TASK: From the records below, output exactly the lines running from the line containing "Panneau de gestion des cookies" through the line containing "Dossiers partagés", and no others.

EXTRACTED RECORDS:
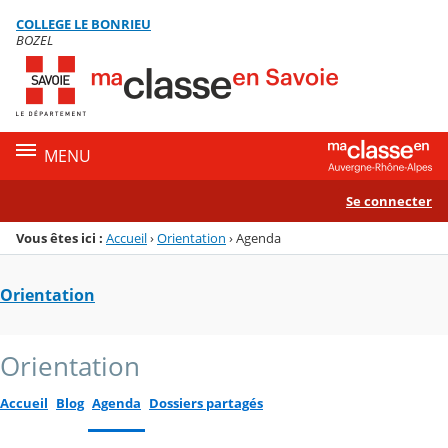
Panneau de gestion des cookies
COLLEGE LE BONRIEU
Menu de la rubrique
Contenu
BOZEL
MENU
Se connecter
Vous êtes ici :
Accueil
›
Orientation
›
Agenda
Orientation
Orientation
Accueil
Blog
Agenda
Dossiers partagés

...

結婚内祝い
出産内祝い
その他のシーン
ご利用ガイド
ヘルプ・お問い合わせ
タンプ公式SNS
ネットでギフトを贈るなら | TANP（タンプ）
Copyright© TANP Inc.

SOLVED PROBLEM:
Panneau de gestion des cookies
COLLEGE LE BONRIEU
Menu de la rubrique
Contenu
BOZEL
MENU
Se connecter
Vous êtes ici :
Accueil
›
Orientation
›
Agenda
Orientation
Orientation
Accueil
Blog
Agenda
Dossiers partagés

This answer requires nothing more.